> _Task instructions_
(a) Quote the part of the opinion piece below that opens with the words containing "Mariana Debono is" and closes with "to say anything.".
(b) Answer these questions from the opinion piece below, one line each:
(i) What kind of PhD candidate is Mariana Debono?
(ii) What would the proposal protect doctors from being expected to do?
(iii) At what point does the piece say life begins?

╭─ Supplied passage

Abortion’s backdoor: Don’t let them fool you | Mariana Debono
When someone ends the life of another, especially the most vulnerable, we can’t stay silent and pretend nothing happened. But this proposed amendment does exactly that. It gives doctors the possibility to, not speak, not report and just look away

Mariana Debono is a philosophy PhD candidate, poet and writer
The government is trying to introduce abortion into Malta without telling us. They don’t want to call it abortion. They don’t want open debate. They want to sneak it in quietly, by changing the law bit by bit, hoping we won’t notice.
This time, it’s a proposal to protect doctors who don’t report when a woman has taken an abortion pill. In other words, if a woman shows up at hospital after taking pills to end her pregnancy, doctors won’t be expected to say anything.
They want silence. They want complicity. They want abortion without calling it abortion. Let’s not be fooled.
The current law protects life. And that matters. Because life is there from the very beginning. Science is crystal clear on this—life begins at conception. That’s not a matter of opinion, religion, or politics. It’s basic biology. So let’s not pretend we don’t know what we’re talking about here. When a woman takes the abortion pill, it ends the life of a human being; her unborn child.
And that protection includes truth. When someone ends the life of another, especially the most vulnerable, we can’t stay silent and pretend nothing happened.

╰─
╭─ Record excerpts

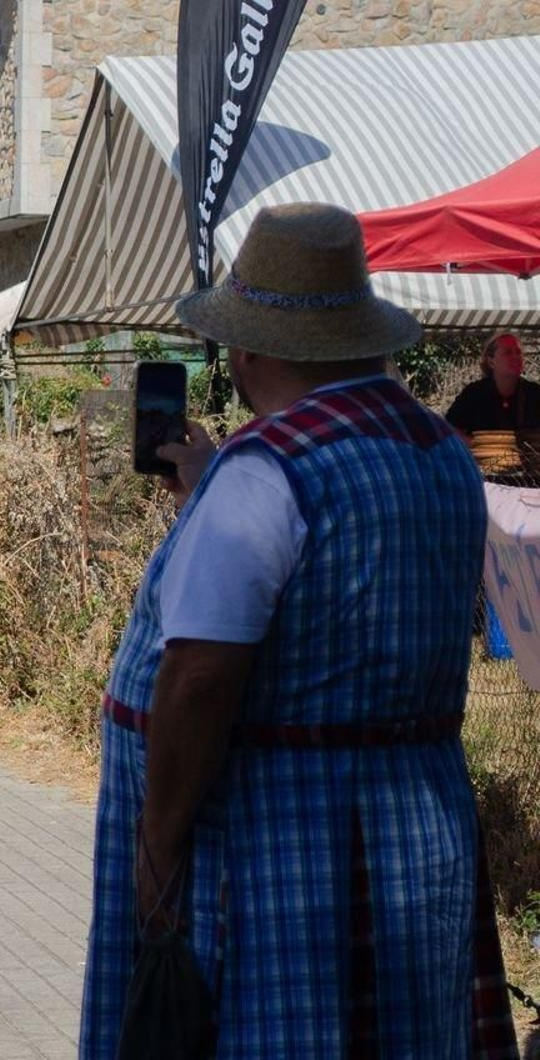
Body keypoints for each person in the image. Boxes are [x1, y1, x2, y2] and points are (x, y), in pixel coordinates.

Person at [80, 204, 516, 1058]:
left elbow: (200, 680)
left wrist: (160, 844)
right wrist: (210, 486)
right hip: (412, 848)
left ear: (245, 349)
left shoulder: (265, 474)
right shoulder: (439, 452)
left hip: (282, 858)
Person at [446, 332, 540, 437]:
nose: (516, 357)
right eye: (508, 352)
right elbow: (449, 428)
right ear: (491, 362)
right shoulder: (474, 394)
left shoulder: (534, 393)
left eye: (518, 352)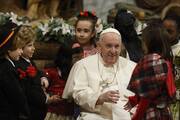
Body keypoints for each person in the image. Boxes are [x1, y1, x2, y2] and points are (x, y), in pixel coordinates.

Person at [64, 28, 137, 120]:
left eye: (117, 46)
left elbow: (140, 95)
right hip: (94, 115)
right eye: (109, 46)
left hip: (126, 116)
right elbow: (78, 93)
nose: (113, 51)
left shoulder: (132, 67)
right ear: (99, 46)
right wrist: (99, 98)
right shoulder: (83, 65)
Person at [124, 22, 176, 120]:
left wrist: (137, 117)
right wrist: (135, 100)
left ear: (149, 42)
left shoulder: (152, 61)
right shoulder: (163, 60)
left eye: (143, 40)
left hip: (152, 113)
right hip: (164, 111)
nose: (142, 43)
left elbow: (147, 96)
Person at [14, 25, 56, 120]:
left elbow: (38, 72)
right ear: (20, 46)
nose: (33, 48)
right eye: (29, 45)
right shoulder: (20, 65)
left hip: (38, 110)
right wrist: (46, 99)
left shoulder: (29, 61)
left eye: (33, 44)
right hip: (31, 111)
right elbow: (29, 90)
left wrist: (43, 77)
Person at [0, 20, 30, 120]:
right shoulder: (6, 68)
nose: (21, 51)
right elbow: (17, 96)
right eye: (19, 48)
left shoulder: (9, 65)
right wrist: (26, 112)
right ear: (9, 49)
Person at [43, 44, 76, 120]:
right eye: (75, 58)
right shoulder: (52, 71)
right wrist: (49, 98)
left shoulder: (75, 71)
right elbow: (41, 88)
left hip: (69, 112)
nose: (78, 60)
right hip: (54, 113)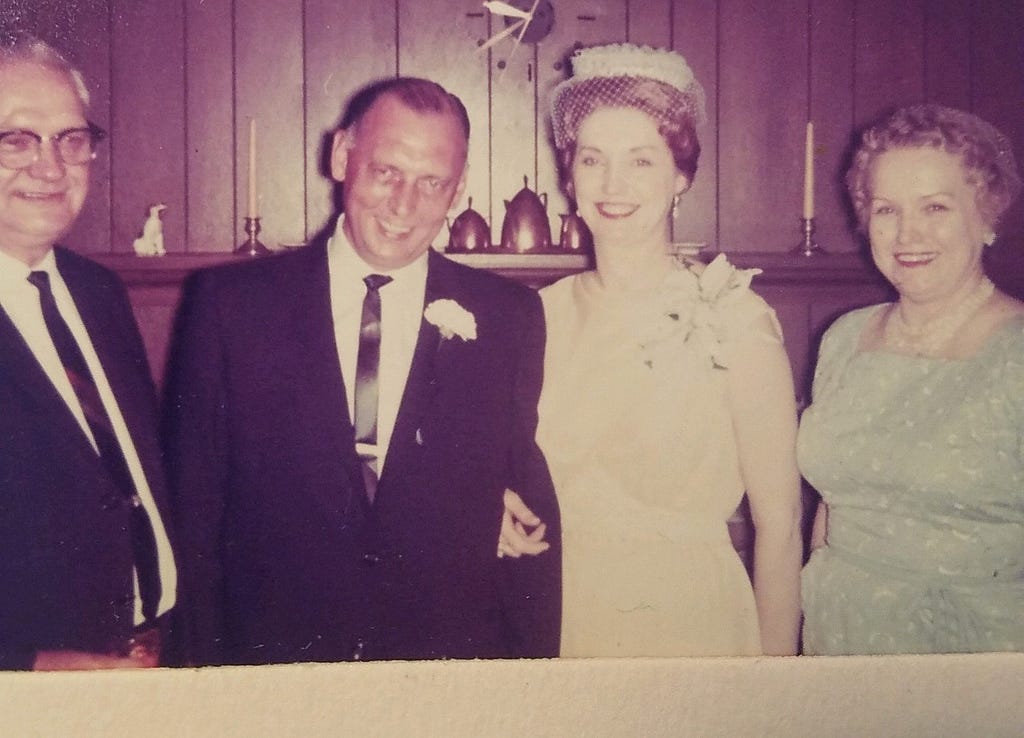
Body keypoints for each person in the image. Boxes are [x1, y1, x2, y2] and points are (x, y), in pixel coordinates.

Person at [163, 77, 561, 665]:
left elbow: (517, 503)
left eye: (433, 183)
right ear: (342, 156)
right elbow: (191, 516)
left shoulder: (509, 318)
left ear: (459, 189)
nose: (405, 205)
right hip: (272, 669)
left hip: (441, 671)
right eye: (386, 172)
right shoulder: (231, 306)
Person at [501, 43, 803, 657]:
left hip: (688, 622)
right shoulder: (538, 315)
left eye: (641, 161)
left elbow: (779, 528)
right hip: (560, 616)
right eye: (592, 160)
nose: (613, 185)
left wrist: (777, 693)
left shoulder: (733, 314)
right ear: (570, 177)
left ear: (681, 175)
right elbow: (499, 467)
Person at [798, 104, 1024, 655]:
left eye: (936, 207)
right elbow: (832, 505)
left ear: (987, 216)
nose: (908, 234)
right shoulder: (844, 338)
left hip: (970, 651)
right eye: (886, 210)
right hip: (838, 631)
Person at [0, 35, 177, 670]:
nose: (50, 167)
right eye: (16, 140)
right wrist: (35, 665)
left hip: (150, 665)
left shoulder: (97, 292)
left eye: (70, 140)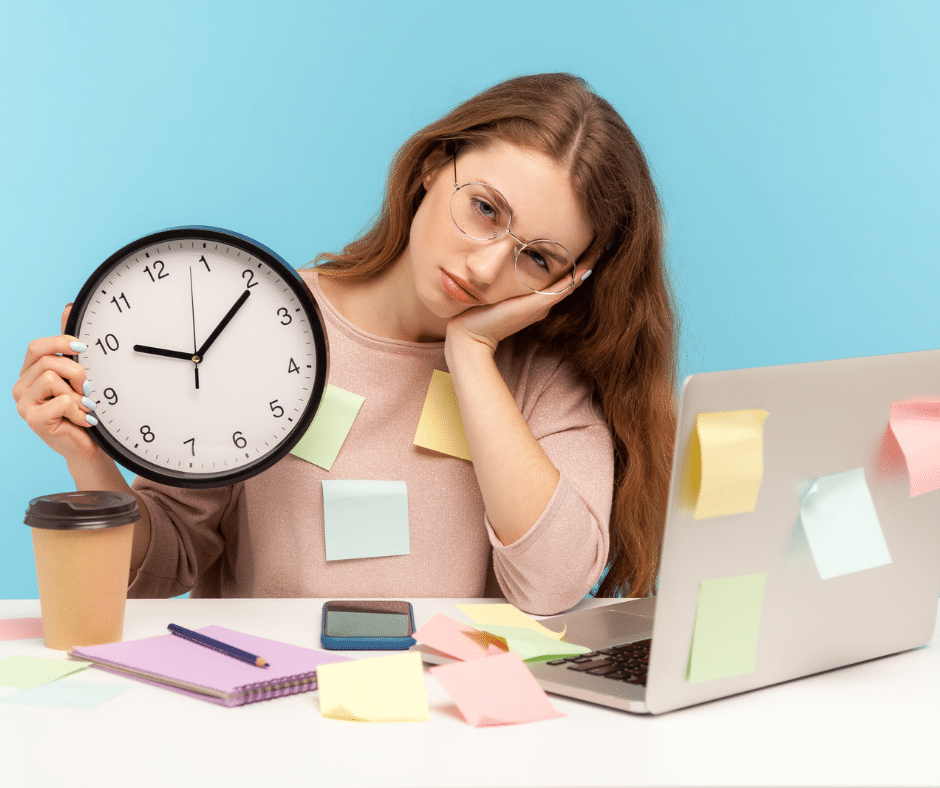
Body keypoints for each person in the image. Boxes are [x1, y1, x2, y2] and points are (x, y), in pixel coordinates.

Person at [13, 73, 677, 615]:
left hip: (454, 731)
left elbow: (555, 585)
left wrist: (471, 356)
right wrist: (90, 463)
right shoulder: (260, 321)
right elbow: (161, 568)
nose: (484, 269)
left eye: (536, 257)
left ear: (570, 281)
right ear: (430, 168)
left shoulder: (542, 379)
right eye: (483, 209)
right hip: (275, 714)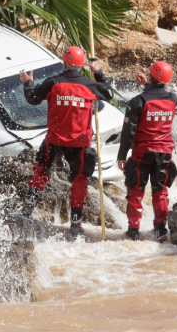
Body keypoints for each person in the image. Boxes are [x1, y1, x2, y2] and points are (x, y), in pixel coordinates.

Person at [20, 46, 112, 238]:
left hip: (54, 139)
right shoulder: (89, 85)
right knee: (79, 180)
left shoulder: (53, 82)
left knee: (42, 169)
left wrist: (28, 83)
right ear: (82, 66)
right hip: (79, 142)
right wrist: (98, 73)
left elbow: (32, 99)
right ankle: (76, 223)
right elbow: (109, 94)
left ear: (64, 62)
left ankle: (28, 207)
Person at [116, 61, 177, 242]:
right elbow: (159, 95)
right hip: (164, 152)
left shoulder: (138, 102)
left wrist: (121, 155)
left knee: (136, 191)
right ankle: (160, 230)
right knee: (160, 191)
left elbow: (129, 132)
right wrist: (147, 85)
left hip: (142, 153)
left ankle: (133, 232)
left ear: (150, 76)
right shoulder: (173, 99)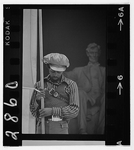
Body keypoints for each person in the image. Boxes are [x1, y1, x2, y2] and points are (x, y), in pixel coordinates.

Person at [30, 53, 79, 134]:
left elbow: (74, 110)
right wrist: (37, 100)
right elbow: (33, 111)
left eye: (59, 72)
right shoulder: (39, 85)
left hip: (60, 127)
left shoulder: (71, 85)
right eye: (53, 71)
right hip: (42, 127)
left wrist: (52, 111)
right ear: (48, 67)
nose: (55, 74)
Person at [64, 43, 105, 134]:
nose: (94, 55)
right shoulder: (79, 70)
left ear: (99, 53)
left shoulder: (104, 70)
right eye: (92, 53)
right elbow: (65, 75)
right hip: (86, 98)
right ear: (88, 54)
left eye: (96, 53)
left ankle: (102, 131)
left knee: (107, 97)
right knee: (80, 93)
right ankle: (82, 129)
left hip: (100, 98)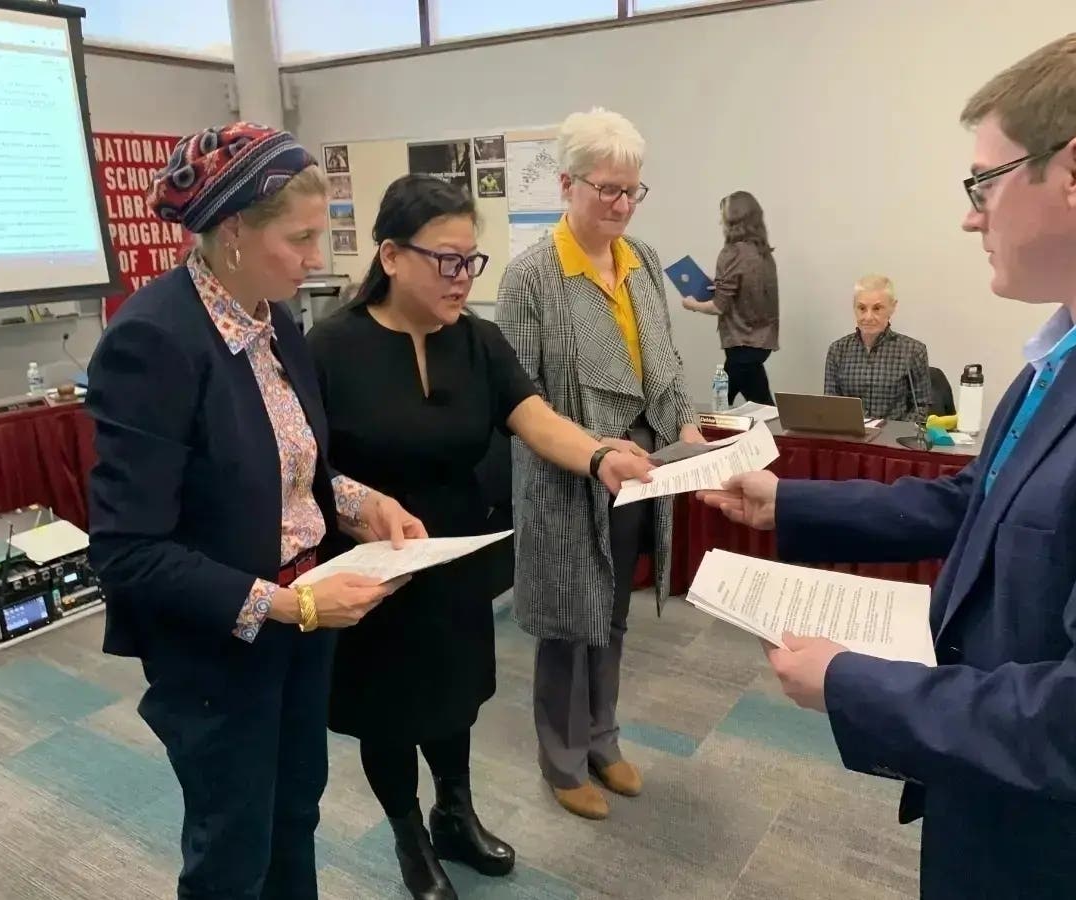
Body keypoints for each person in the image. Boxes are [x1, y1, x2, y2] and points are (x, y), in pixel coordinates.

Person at [701, 23, 1076, 899]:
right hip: (993, 811)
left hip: (1066, 857)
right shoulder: (1071, 348)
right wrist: (788, 502)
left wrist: (853, 685)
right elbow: (974, 504)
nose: (968, 213)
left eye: (984, 181)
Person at [87, 123, 424, 900]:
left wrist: (362, 504)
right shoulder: (153, 341)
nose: (317, 259)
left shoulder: (277, 321)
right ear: (233, 229)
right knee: (232, 844)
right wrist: (291, 604)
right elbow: (128, 551)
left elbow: (293, 474)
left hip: (302, 626)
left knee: (294, 811)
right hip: (222, 641)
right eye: (301, 238)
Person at [307, 174, 654, 900]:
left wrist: (598, 454)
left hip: (459, 556)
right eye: (446, 260)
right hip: (374, 564)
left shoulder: (479, 342)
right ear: (392, 256)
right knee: (389, 709)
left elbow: (534, 417)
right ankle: (408, 835)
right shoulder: (333, 347)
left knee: (455, 695)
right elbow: (307, 466)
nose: (462, 277)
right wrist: (358, 508)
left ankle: (454, 814)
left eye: (472, 260)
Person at [496, 108, 703, 821]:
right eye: (606, 189)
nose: (620, 205)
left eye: (631, 191)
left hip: (641, 473)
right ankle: (561, 760)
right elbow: (518, 397)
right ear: (566, 184)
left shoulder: (641, 260)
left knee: (611, 617)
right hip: (566, 480)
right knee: (567, 623)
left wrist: (684, 424)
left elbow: (664, 363)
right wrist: (592, 451)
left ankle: (602, 739)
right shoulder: (531, 278)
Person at [681, 190, 779, 405]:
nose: (720, 221)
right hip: (761, 344)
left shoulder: (732, 253)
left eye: (723, 216)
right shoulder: (763, 253)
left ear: (734, 218)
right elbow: (746, 290)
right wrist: (720, 284)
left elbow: (718, 306)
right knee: (724, 401)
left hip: (742, 344)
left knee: (754, 406)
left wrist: (692, 305)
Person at [823, 274, 929, 420]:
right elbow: (831, 405)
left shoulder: (913, 351)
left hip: (893, 439)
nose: (868, 317)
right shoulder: (837, 351)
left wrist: (894, 433)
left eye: (877, 308)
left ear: (892, 308)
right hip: (851, 437)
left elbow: (921, 407)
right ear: (854, 308)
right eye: (862, 308)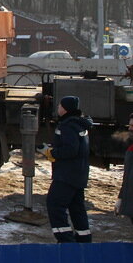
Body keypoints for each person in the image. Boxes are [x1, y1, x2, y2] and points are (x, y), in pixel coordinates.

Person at [40, 95, 93, 243]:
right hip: (78, 174)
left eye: (60, 106)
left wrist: (51, 153)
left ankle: (65, 240)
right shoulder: (81, 123)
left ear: (65, 109)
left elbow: (71, 150)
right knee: (77, 208)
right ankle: (84, 240)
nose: (58, 107)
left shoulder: (68, 126)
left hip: (67, 175)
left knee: (54, 204)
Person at [115, 112, 133, 224]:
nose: (130, 129)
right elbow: (127, 178)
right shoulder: (131, 149)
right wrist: (121, 198)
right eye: (130, 125)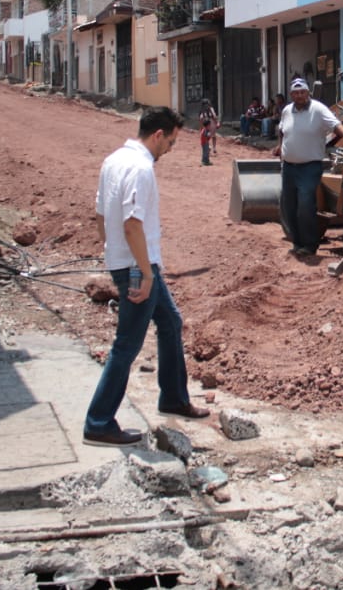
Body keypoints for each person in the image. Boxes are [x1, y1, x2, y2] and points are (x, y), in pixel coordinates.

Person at [84, 106, 210, 447]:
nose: (168, 151)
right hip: (138, 266)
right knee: (126, 345)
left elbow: (100, 216)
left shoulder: (113, 160)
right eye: (169, 143)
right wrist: (143, 272)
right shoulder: (140, 168)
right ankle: (98, 422)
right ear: (158, 135)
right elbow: (132, 224)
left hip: (131, 261)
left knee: (170, 322)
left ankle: (173, 398)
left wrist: (116, 255)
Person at [274, 78, 343, 256]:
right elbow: (282, 130)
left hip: (309, 168)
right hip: (288, 168)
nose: (299, 96)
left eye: (302, 92)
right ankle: (297, 243)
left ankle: (310, 245)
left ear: (308, 93)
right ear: (291, 95)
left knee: (305, 204)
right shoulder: (287, 110)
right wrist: (280, 147)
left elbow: (336, 125)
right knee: (289, 206)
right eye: (295, 93)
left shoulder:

╰─

> _Responses by task_
(a)
Mariana Debono is a philosophy PhD candidate, poet and writer
The government is trying to introduce abortion into Malta without telling us. They don’t want to call it abortion. They don’t want open debate. They want to sneak it in quietly, by changing the law bit by bit, hoping we won’t notice.
This time, it’s a proposal to protect doctors who don’t report when a woman has taken an abortion pill. In other words, if a woman shows up at hospital after taking pills to end her pregnancy, doctors won’t be expected to say anything.

(b)
(i) A philosophy PhD candidate.
(ii) Report when a woman has taken an abortion pill.
(iii) At conception.